Task brief:
In the entries below, find each line where the word "Ramírez" appears and give only the total count of such lines.

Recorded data
━━━━━━
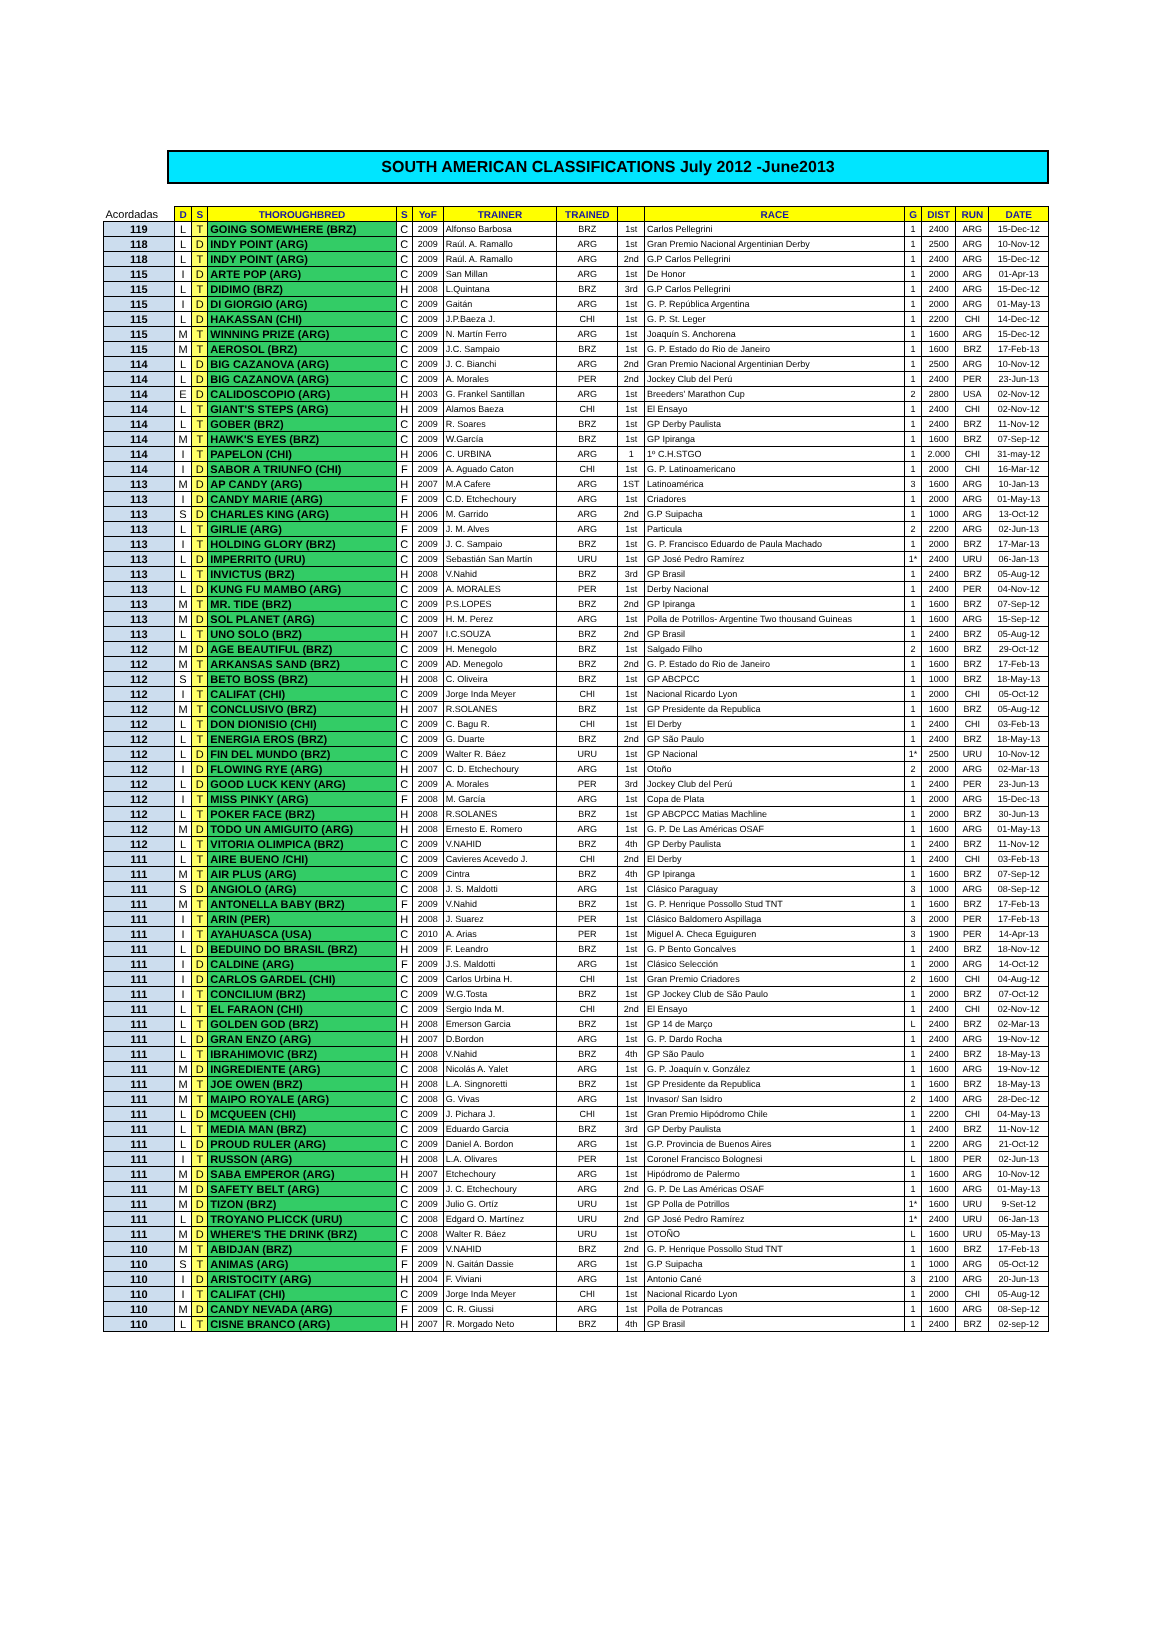SOUTH AMERICAN CLASSIFICATIONS July 2012 -June2013
| Acordadas | D | S | THOROUGHBRED | S | YoF | TRAINER | TRAINED | | RACE | G | DIST | RUN | DATE |
| --- | --- | --- | --- | --- | --- | --- | --- | --- | --- | --- | --- | --- | --- |
| 119 | L | T | GOING SOMEWHERE (BRZ) | C | 2009 | Alfonso Barbosa | BRZ | 1st | Carlos Pellegrini | 1 | 2400 | ARG | 15-Dec-12 |
| 118 | L | D | INDY POINT (ARG) | C | 2009 | Raúl. A. Ramallo | ARG | 1st | Gran Premio Nacional Argentinian Derby | 1 | 2500 | ARG | 10-Nov-12 |
| 118 | L | T | INDY POINT (ARG) | C | 2009 | Raúl. A. Ramallo | ARG | 2nd | G.P Carlos Pellegrini | 1 | 2400 | ARG | 15-Dec-12 |
| 115 | I | D | ARTE POP (ARG) | C | 2009 | San Millan | ARG | 1st | De Honor | 1 | 2000 | ARG | 01-Apr-13 |
| 115 | L | T | DIDIMO (BRZ) | H | 2008 | L.Quintana | BRZ | 3rd | G.P Carlos Pellegrini | 1 | 2400 | ARG | 15-Dec-12 |
| 115 | I | D | DI GIORGIO (ARG) | C | 2009 | Gaitán | ARG | 1st | G. P. República Argentina | 1 | 2000 | ARG | 01-May-13 |
| 115 | L | D | HAKASSAN (CHI) | C | 2009 | J.P.Baeza J. | CHI | 1st | G. P. St. Leger | 1 | 2200 | CHI | 14-Dec-12 |
| 115 | M | T | WINNING PRIZE (ARG) | C | 2009 | N. Martín Ferro | ARG | 1st | Joaquín S. Anchorena | 1 | 1600 | ARG | 15-Dec-12 |
| 115 | M | T | AEROSOL (BRZ) | C | 2009 | J.C. Sampaio | BRZ | 1st | G. P. Estado do Rio de Janeiro | 1 | 1600 | BRZ | 17-Feb-13 |
| 114 | L | D | BIG CAZANOVA (ARG) | C | 2009 | J. C. Bianchi | ARG | 2nd | Gran Premio Nacional Argentinian Derby | 1 | 2500 | ARG | 10-Nov-12 |
| 114 | L | D | BIG CAZANOVA (ARG) | C | 2009 | A. Morales | PER | 2nd | Jockey Club del Perú | 1 | 2400 | PER | 23-Jun-13 |
| 114 | E | D | CALIDOSCOPIO (ARG) | H | 2003 | G. Frankel Santillan | ARG | 1st | Breeders' Marathon Cup | 2 | 2800 | USA | 02-Nov-12 |
| 114 | L | T | GIANT'S STEPS (ARG) | H | 2009 | Alamos Baeza | CHI | 1st | El Ensayo | 1 | 2400 | CHI | 02-Nov-12 |
| 114 | L | T | GOBER (BRZ) | C | 2009 | R. Soares | BRZ | 1st | GP Derby Paulista | 1 | 2400 | BRZ | 11-Nov-12 |
| 114 | M | T | HAWK'S EYES (BRZ) | C | 2009 | W.García | BRZ | 1st | GP Ipiranga | 1 | 1600 | BRZ | 07-Sep-12 |
| 114 | I | T | PAPELON (CHI) | H | 2006 | C. URBINA | ARG | 1 | 1º C.H.STGO | 1 | 2.000 | CHI | 31-may-12 |
| 114 | I | D | SABOR A TRIUNFO (CHI) | F | 2009 | A. Aguado Caton | CHI | 1st | G. P. Latinoamericano | 1 | 2000 | CHI | 16-Mar-12 |
| 113 | M | D | AP CANDY (ARG) | H | 2007 | M.A Cafere | ARG | 1ST | Latinoamérica | 3 | 1600 | ARG | 10-Jan-13 |
| 113 | I | D | CANDY MARIE (ARG) | F | 2009 | C.D. Etchechoury | ARG | 1st | Criadores | 1 | 2000 | ARG | 01-May-13 |
| 113 | S | D | CHARLES KING (ARG) | H | 2006 | M. Garrido | ARG | 2nd | G.P Suipacha | 1 | 1000 | ARG | 13-Oct-12 |
| 113 | L | T | GIRLIE (ARG) | F | 2009 | J. M. Alves | ARG | 1st | Particula | 2 | 2200 | ARG | 02-Jun-13 |
| 113 | I | T | HOLDING GLORY (BRZ) | C | 2009 | J. C. Sampaio | BRZ | 1st | G. P. Francisco Eduardo de Paula Machado | 1 | 2000 | BRZ | 17-Mar-13 |
| 113 | L | D | IMPERRITO (URU) | C | 2009 | Sebastián San Martín | URU | 1st | GP José Pedro Ramírez | 1* | 2400 | URU | 06-Jan-13 |
| 113 | L | T | INVICTUS (BRZ) | H | 2008 | V.Nahid | BRZ | 3rd | GP Brasil | 1 | 2400 | BRZ | 05-Aug-12 |
| 113 | L | D | KUNG FU MAMBO (ARG) | C | 2009 | A. MORALES | PER | 1st | Derby Nacional | 1 | 2400 | PER | 04-Nov-12 |
| 113 | M | T | MR. TIDE (BRZ) | C | 2009 | P.S.LOPES | BRZ | 2nd | GP Ipiranga | 1 | 1600 | BRZ | 07-Sep-12 |
| 113 | M | D | SOL PLANET (ARG) | C | 2009 | H. M. Perez | ARG | 1st | Polla de Potrillos- Argentine Two thousand Guineas | 1 | 1600 | ARG | 15-Sep-12 |
| 113 | L | T | UNO SOLO (BRZ) | H | 2007 | I.C.SOUZA | BRZ | 2nd | GP Brasil | 1 | 2400 | BRZ | 05-Aug-12 |
| 112 | M | D | AGE BEAUTIFUL (BRZ) | C | 2009 | H. Menegolo | BRZ | 1st | Salgado Filho | 2 | 1600 | BRZ | 29-Oct-12 |
| 112 | M | T | ARKANSAS SAND (BRZ) | C | 2009 | AD. Menegolo | BRZ | 2nd | G. P. Estado do Rio de Janeiro | 1 | 1600 | BRZ | 17-Feb-13 |
| 112 | S | T | BETO BOSS (BRZ) | H | 2008 | C. Oliveira | BRZ | 1st | GP ABCPCC | 1 | 1000 | BRZ | 18-May-13 |
| 112 | I | T | CALIFAT (CHI) | C | 2009 | Jorge Inda Meyer | CHI | 1st | Nacional Ricardo Lyon | 1 | 2000 | CHI | 05-Oct-12 |
| 112 | M | T | CONCLUSIVO (BRZ) | H | 2007 | R.SOLANES | BRZ | 1st | GP Presidente da Republica | 1 | 1600 | BRZ | 05-Aug-12 |
| 112 | L | T | DON DIONISIO (CHI) | C | 2009 | C. Bagu R. | CHI | 1st | El Derby | 1 | 2400 | CHI | 03-Feb-13 |
| 112 | L | T | ENERGIA EROS (BRZ) | C | 2009 | G. Duarte | BRZ | 2nd | GP São Paulo | 1 | 2400 | BRZ | 18-May-13 |
| 112 | L | D | FIN DEL MUNDO (BRZ) | C | 2009 | Walter R. Báez | URU | 1st | GP Nacional | 1* | 2500 | URU | 10-Nov-12 |
| 112 | I | D | FLOWING RYE (ARG) | H | 2007 | C. D. Etchechoury | ARG | 1st | Otoño | 2 | 2000 | ARG | 02-Mar-13 |
| 112 | L | D | GOOD LUCK KENY (ARG) | C | 2009 | A. Morales | PER | 3rd | Jockey Club del Perú | 1 | 2400 | PER | 23-Jun-13 |
| 112 | I | T | MISS PINKY (ARG) | F | 2008 | M. García | ARG | 1st | Copa de Plata | 1 | 2000 | ARG | 15-Dec-13 |
| 112 | L | T | POKER FACE (BRZ) | H | 2008 | R.SOLANES | BRZ | 1st | GP ABCPCC Matias Machline | 1 | 2000 | BRZ | 30-Jun-13 |
| 112 | M | D | TODO UN AMIGUITO (ARG) | H | 2008 | Ernesto E. Romero | ARG | 1st | G. P. De Las Américas OSAF | 1 | 1600 | ARG | 01-May-13 |
| 112 | L | T | VITORIA OLIMPICA (BRZ) | C | 2009 | V.NAHID | BRZ | 4th | GP Derby Paulista | 1 | 2400 | BRZ | 11-Nov-12 |
| 111 | L | T | AIRE BUENO /CHI) | C | 2009 | Cavieres Acevedo J. | CHI | 2nd | El Derby | 1 | 2400 | CHI | 03-Feb-13 |
| 111 | M | T | AIR PLUS (ARG) | C | 2009 | Cintra | BRZ | 4th | GP Ipiranga | 1 | 1600 | BRZ | 07-Sep-12 |
| 111 | S | D | ANGIOLO (ARG) | C | 2008 | J. S. Maldotti | ARG | 1st | Clásico Paraguay | 3 | 1000 | ARG | 08-Sep-12 |
| 111 | M | T | ANTONELLA BABY (BRZ) | F | 2009 | V.Nahid | BRZ | 1st | G. P. Henrique Possollo Stud TNT | 1 | 1600 | BRZ | 17-Feb-13 |
| 111 | I | T | ARIN (PER) | H | 2008 | J. Suarez | PER | 1st | Clásico Baldomero Aspillaga | 3 | 2000 | PER | 17-Feb-13 |
| 111 | I | T | AYAHUASCA (USA) | C | 2010 | A. Arias | PER | 1st | Miguel A. Checa Eguiguren | 3 | 1900 | PER | 14-Apr-13 |
| 111 | L | D | BEDUINO DO BRASIL (BRZ) | H | 2009 | F. Leandro | BRZ | 1st | G. P Bento Goncalves | 1 | 2400 | BRZ | 18-Nov-12 |
| 111 | I | D | CALDINE (ARG) | F | 2009 | J.S. Maldotti | ARG | 1st | Clásico Selección | 1 | 2000 | ARG | 14-Oct-12 |
| 111 | I | D | CARLOS GARDEL (CHI) | C | 2009 | Carlos Urbina H. | CHI | 1st | Gran Premio Criadores | 2 | 1600 | CHI | 04-Aug-12 |
| 111 | I | T | CONCILIUM (BRZ) | C | 2009 | W.G.Tosta | BRZ | 1st | GP Jockey Club de São Paulo | 1 | 2000 | BRZ | 07-Oct-12 |
| 111 | L | T | EL FARAON (CHI) | C | 2009 | Sergio Inda M. | CHI | 2nd | El Ensayo | 1 | 2400 | CHI | 02-Nov-12 |
| 111 | L | T | GOLDEN GOD (BRZ) | H | 2008 | Emerson Garcia | BRZ | 1st | GP 14 de Março | L | 2400 | BRZ | 02-Mar-13 |
| 111 | L | D | GRAN ENZO (ARG) | H | 2007 | D.Bordon | ARG | 1st | G. P. Dardo Rocha | 1 | 2400 | ARG | 19-Nov-12 |
| 111 | L | T | IBRAHIMOVIC (BRZ) | H | 2008 | V.Nahid | BRZ | 4th | GP São Paulo | 1 | 2400 | BRZ | 18-May-13 |
| 111 | M | D | INGREDIENTE (ARG) | C | 2008 | Nicolás A. Yalet | ARG | 1st | G. P. Joaquín v. González | 1 | 1600 | ARG | 19-Nov-12 |
| 111 | M | T | JOE OWEN (BRZ) | H | 2008 | L.A. Singnoretti | BRZ | 1st | GP Presidente da Republica | 1 | 1600 | BRZ | 18-May-13 |
| 111 | M | T | MAIPO ROYALE (ARG) | C | 2008 | G. Vivas | ARG | 1st | Invasor/ San Isidro | 2 | 1400 | ARG | 28-Dec-12 |
| 111 | L | D | MCQUEEN (CHI) | C | 2009 | J. Pichara J. | CHI | 1st | Gran Premio Hipódromo Chile | 1 | 2200 | CHI | 04-May-13 |
| 111 | L | T | MEDIA MAN (BRZ) | C | 2009 | Eduardo Garcia | BRZ | 3rd | GP Derby Paulista | 1 | 2400 | BRZ | 11-Nov-12 |
| 111 | L | D | PROUD RULER (ARG) | C | 2009 | Daniel A. Bordon | ARG | 1st | G.P. Provincia de Buenos Aires | 1 | 2200 | ARG | 21-Oct-12 |
| 111 | I | T | RUSSON (ARG) | H | 2008 | L.A. Olivares | PER | 1st | Coronel Francisco Bolognesi | L | 1800 | PER | 02-Jun-13 |
| 111 | M | D | SABA EMPEROR (ARG) | H | 2007 | Etchechoury | ARG | 1st | Hipódromo de Palermo | 1 | 1600 | ARG | 10-Nov-12 |
| 111 | M | D | SAFETY BELT (ARG) | C | 2009 | J. C. Etchechoury | ARG | 2nd | G. P. De Las Américas OSAF | 1 | 1600 | ARG | 01-May-13 |
| 111 | M | D | TIZON (BRZ) | C | 2009 | Julio G. Ortíz | URU | 1st | GP Polla de Potrillos | 1* | 1600 | URU | 9-Set-12 |
| 111 | L | D | TROYANO PLICCK (URU) | C | 2008 | Edgard O. Martínez | URU | 2nd | GP José Pedro Ramírez | 1* | 2400 | URU | 06-Jan-13 |
| 111 | M | D | WHERE'S THE DRINK (BRZ) | C | 2008 | Walter R. Báez | URU | 1st | OTOÑO | L | 1600 | URU | 05-May-13 |
| 110 | M | T | ABIDJAN (BRZ) | F | 2009 | V.NAHID | BRZ | 2nd | G. P. Henrique Possollo Stud TNT | 1 | 1600 | BRZ | 17-Feb-13 |
| 110 | S | T | ANIMAS (ARG) | F | 2009 | N. Gaitán Dassie | ARG | 1st | G.P Suipacha | 1 | 1000 | ARG | 05-Oct-12 |
| 110 | I | D | ARISTOCITY (ARG) | H | 2004 | F. Viviani | ARG | 1st | Antonio Cané | 3 | 2100 | ARG | 20-Jun-13 |
| 110 | I | T | CALIFAT (CHI) | C | 2009 | Jorge Inda Meyer | CHI | 1st | Nacional Ricardo Lyon | 1 | 2000 | CHI | 05-Aug-12 |
| 110 | M | D | CANDY NEVADA (ARG) | F | 2009 | C. R. Giussi | ARG | 1st | Polla de Potrancas | 1 | 1600 | ARG | 08-Sep-12 |
| 110 | L | T | CISNE BRANCO (ARG) | H | 2007 | R. Morgado Neto | BRZ | 4th | GP Brasil | 1 | 2400 | BRZ | 02-sep-12 |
━━━━━━
Solution for this exercise:
2